So, this weekend it is Gardening Scotland, which is not at all like Chelsea, because it has pipe bands and show gardens made by primary schools, and people selling seafood from Loch Fyne and other people demonstrating steam mops, and best of all a stall all the way from the deep south (ie Nottingham), which is the only place in the world that sells the thornproof red gauntlets without which I could not live. It also has some weird and wonderful plants, such as this calceolaria uniflora.
Not just the colour, nor the ridiculous disproportion of the flowers, but the heady sweet scent as an additional virtue make this a plant I willingly shell out on whenever I find it, however much I know it is hopeless in the long term. It belongs to section Soldanelloides, and is the only one of that section regularly in cultivation. And no wonder: Professor Richards, guru of primulas, has this to say:
“They are in the main the most maddeningly difficult of all primulas…species which emerge from under the snow in an almost dry dormant state to encounter immediately a torrential and continuous monsoon while growing in a water culture supported by a largely soilless medium of stones and grit, might well prove to be difficult in cultivation.”
I can do the monsoon, but not the six months of snow cover.

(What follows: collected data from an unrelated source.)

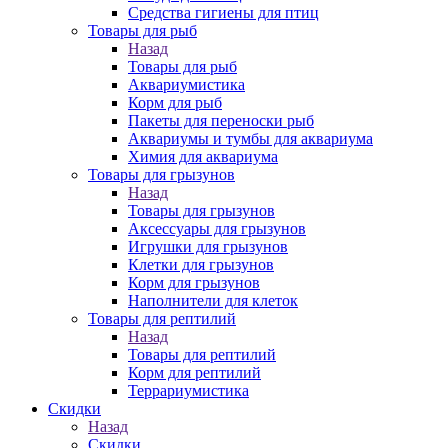
Средства гигиены для птиц
Товары для рыб
Назад
Товары для рыб
Аквариумистика
Корм для рыб
Пакеты для переноски рыб
Аквариумы и тумбы для аквариума
Химия для аквариума
Товары для грызунов
Назад
Товары для грызунов
Аксессуары для грызунов
Игрушки для грызунов
Клетки для грызунов
Корм для грызунов
Наполнители для клеток
Товары для рептилий
Назад
Товары для рептилий
Корм для рептилий
Террариумистика
Скидки
Назад
Скидки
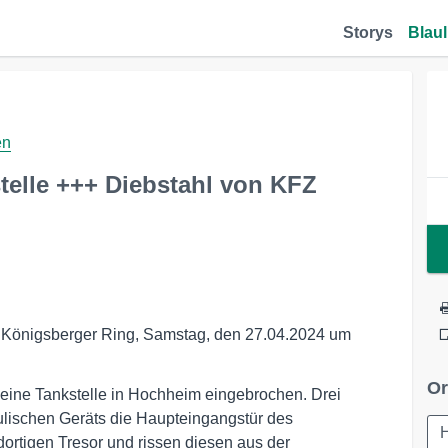
Storys
Blaul
en
elle +++ Diebstahl von KFZ
, Königsberger Ring, Samstag, den 27.04.2024 um
Or
 eine Tankstelle in Hochheim eingebrochen. Drei
aulischen Geräts die Haupteingangstür des
ortigen Tresor und rissen diesen aus der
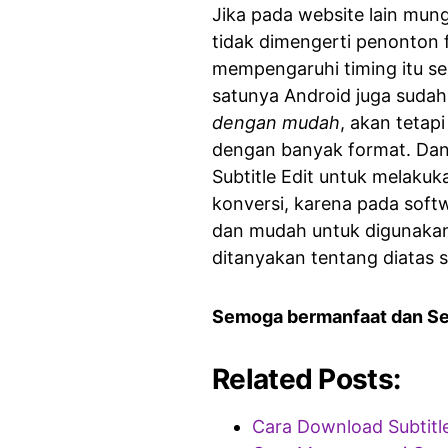
Jika pada website lain mun
tidak dimengerti penonton f
mempengaruhi timing itu se
satunya Android juga suda
dengan mudah
, akan tetap
dengan banyak format. Dan
Subtitle Edit untuk melakuk
konversi, karena pada soft
dan mudah untuk digunakan, 
ditanyakan tentang diatas 
Semoga bermanfaat dan S
Related Posts:
Cara Download Subtitl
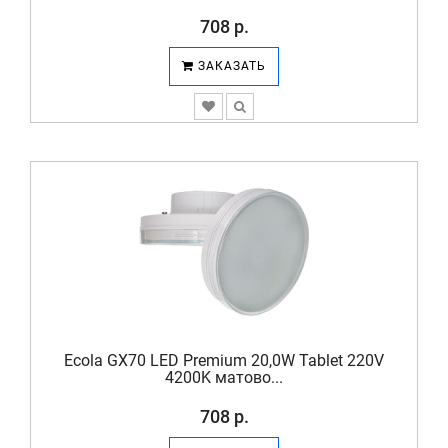
708 р.
ЗАКАЗАТЬ
Ecola GX70 LED Premium 20,0W Tablet 220V
4200K матово...
708 р.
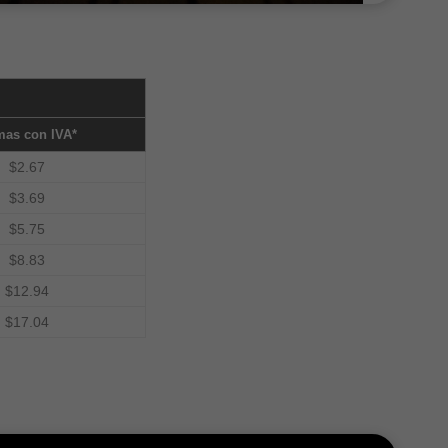
mas con IVA*
$2.67
$3.69
$5.75
$8.83
$12.94
$17.04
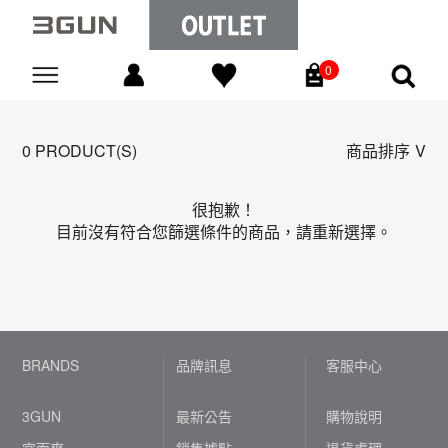
0
Go
0 PRODUCT(S)
商品排序
很抱歉！
目前沒有符合您篩選條件的商品，請重新選擇。
BRANDS
品牌訊息
客服中心
3GUN
最新公告
購物說明
宜而爽
銷售據點
退貨處理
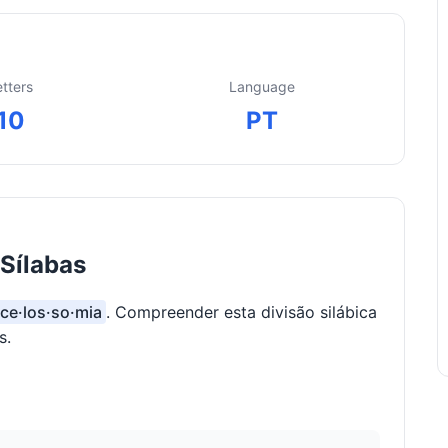
etters
Language
10
PT
Sílabas
 ce·los·so·mia
. Compreender esta divisão silábica
s.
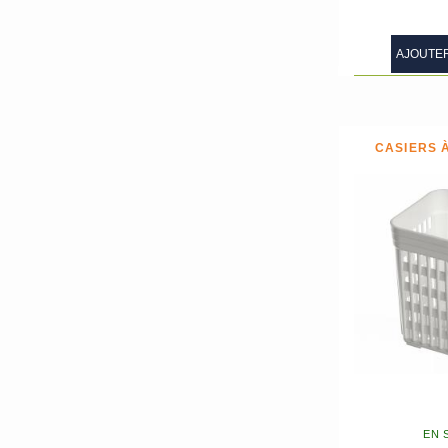
AJOUTER
CASIERS 
EN 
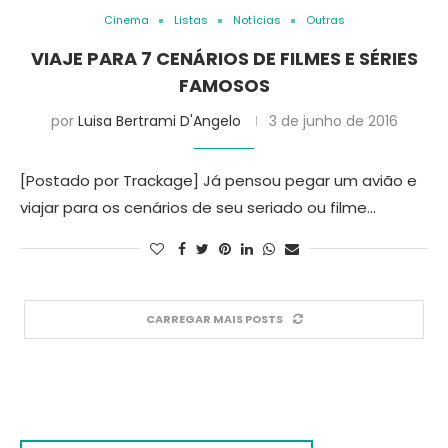
Cinema
Listas
Notícias
Outras
VIAJE PARA 7 CENÁRIOS DE FILMES E SÉRIES
FAMOSOS
por
Luisa Bertrami D'Angelo
3 de junho de 2016
[Postado por Trackage] Já pensou pegar um avião e
viajar para os cenários de seu seriado ou filme…
CARREGAR MAIS POSTS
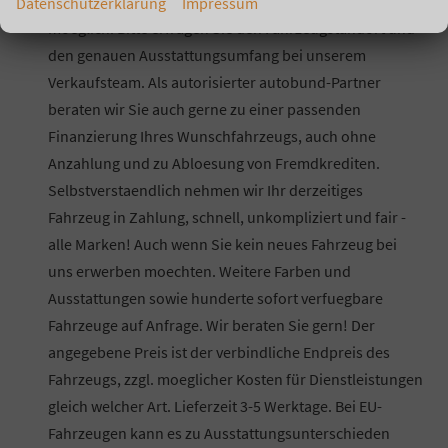
Besichtigung und Probefahrt sind nach Absprache
Datenschutzerklärung
Impressum
moeglich. Bitte erfragen Sie den Fahrzeugstandort und
den genauen Ausstattungsumfang bei unserem
Verkaufsteam. Als autorisierter autobund-Partner
beraten wir Sie auch gerne zu einer passenden
Finanzierung Ihres Wunschfahrzeugs, auch ohne
Anzahlung und zu Abloesung von Fremdkrediten.
Selbstverstaendlich nehmen wir Ihr derzeitiges
Fahrzeug in Zahlung, schnell, unkompliziert und fair -
alle Marken! Auch wenn Sie kein neues Fahrzeug bei
uns erwerben moechten. Weitere Farben und
Ausstattungen sowie hunderte sofort verfuegbare
Fahrzeuge auf Anfrage. Wir beraten Sie gern! Der
angegebene Preis ist der verbindliche Endpreis des
Fahrzeugs, zzgl. moeglicher Kosten für Dienstleistungen
gleich welcher Art. Lieferzeit 3-5 Werktage. Bei EU-
Fahrzeugen kann es zu Ausstattungsunterschieden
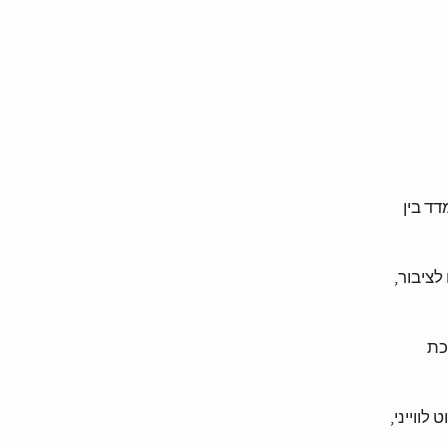
דד בין
לציבור,
כת
לווייני,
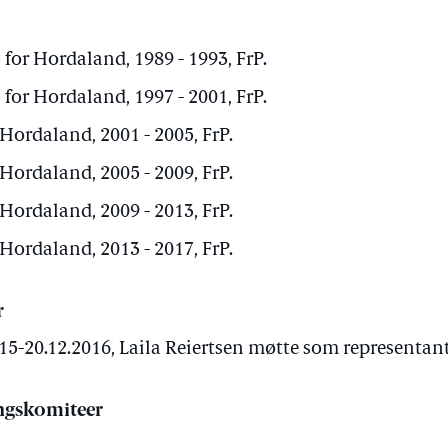
 for Hordaland, 1989 - 1993, FrP.
 for Hordaland, 1997 - 2001, FrP.
 Hordaland, 2001 - 2005, FrP.
 Hordaland, 2005 - 2009, FrP.
 Hordaland, 2009 - 2013, FrP.
 Hordaland, 2013 - 2017, FrP.
r
15-20.12.2016, Laila Reiertsen møtte som representant
ngskomiteer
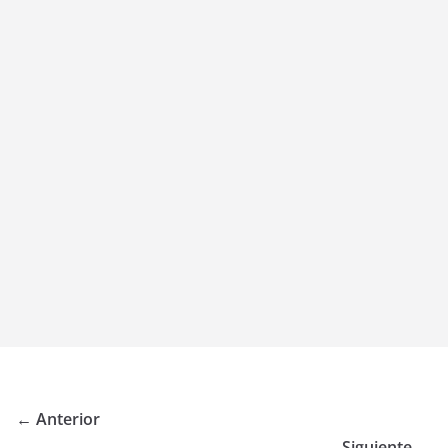
← Anterior
Siguiente →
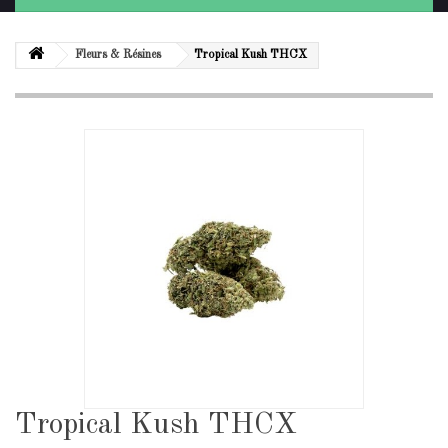
Fleurs & Résines
Tropical Kush THCX
Tropical Kush THCX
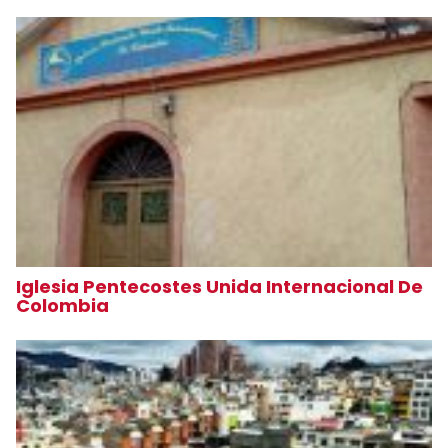
Iglesia Pentecostes Unida Internacional De
Colombia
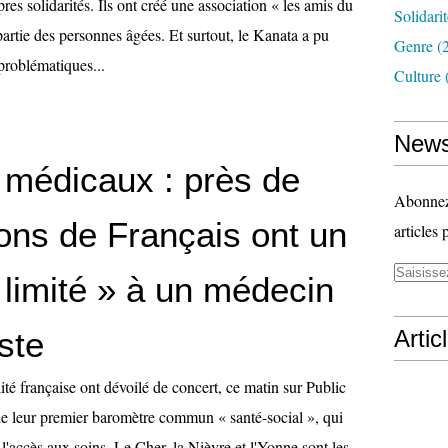
res solidarités. Ils ont créé une association « les amis du
Solidari
artie des personnes âgées. Et surtout, le Kanata a pu
Genre
(
problématiques...
Culture
News
 médicaux : près de
Abonnez-
ions de Français ont un
articles 
 limité » à un médecin
ste
Artic
é française ont dévoilé de concert, ce matin sur Public
 de leur premier baromètre commun « santé-social », qui
l'accès aux soins. Le Cher, la Nièvre et l'Yonne sont les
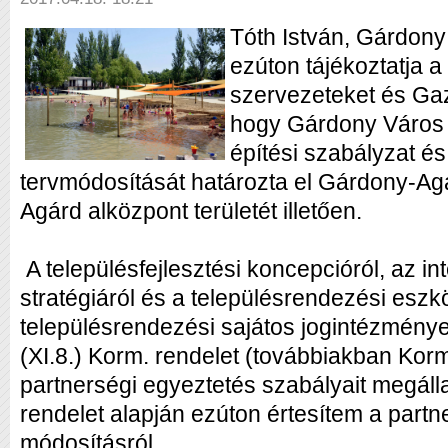
Tóth István, Gárdony
ezúton tájékoztatja a 
szervezeteket és Ga
hogy Gárdony Város
építési szabályzat é
tervmódosítását határozta el Gárdony-Ag
Agárd alközpont területét illetően.
A településfejlesztési koncepcióról, az int
stratégiáról és a településrendezési eszk
településrendezési sajátos jogintézménye
(XI.8.) Korm. rendelet (továbbiakban Korm
partnerségi egyeztetés szabályait megállap
rendelet alapján ezúton értesítem a partn
módosításról.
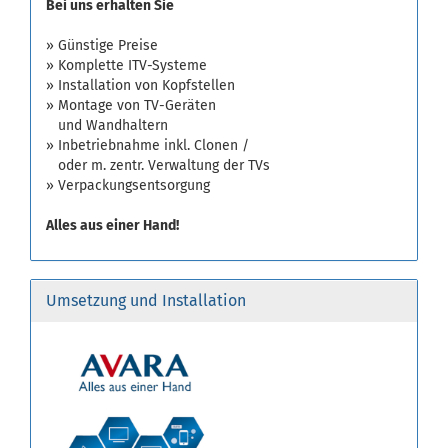
Bei uns erhalten Sie
» Günstige Preise
» Komplette ITV-Systeme
» Installation von Kopfstellen
» Montage von TV-Geräten
und Wandhaltern
» Inbetriebnahme inkl. Clonen /
oder m. zentr. Verwaltung der TVs
» Verpackungsentsorgung
Alles aus einer Hand!
Umsetzung und Installation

Primula Pulverulenta, about which I’ve written extensively here and here, is a robust candelabra for a damp soil. Normally deep violet, this pink version is ‘Bartley Strain’. I’m not wild about pink on the whole, but this is a delicate colour, well set off by the farina on the stems and by the yellow eye. I only have a few plants, but I can see it making an interesting bloc of colour somewhere – if only I can find a place where it can be delicately pink all on its own, unbesmirched by red or orange competitors
This is one of a batch of pulverulenta seedlings I planted out last summer, and its parent has obviously bred with something yellow – in all probability p.chungensis. It’s close enough to the officially recognised cross primula xchunglenta for me to describe it as such (although there are more restrained versions than mine). It’s extremely vigorous, and is shouldering its way past all its properly purple siblings, demanding attention and throwing up more and more flower stems of that….colour. How to describe it? Orange with a tint of salmon, lightening to fried egg with strawberries? It’s not unimpressive, but it’s not for me. Compost heap, I think, unless anyone out there wants it?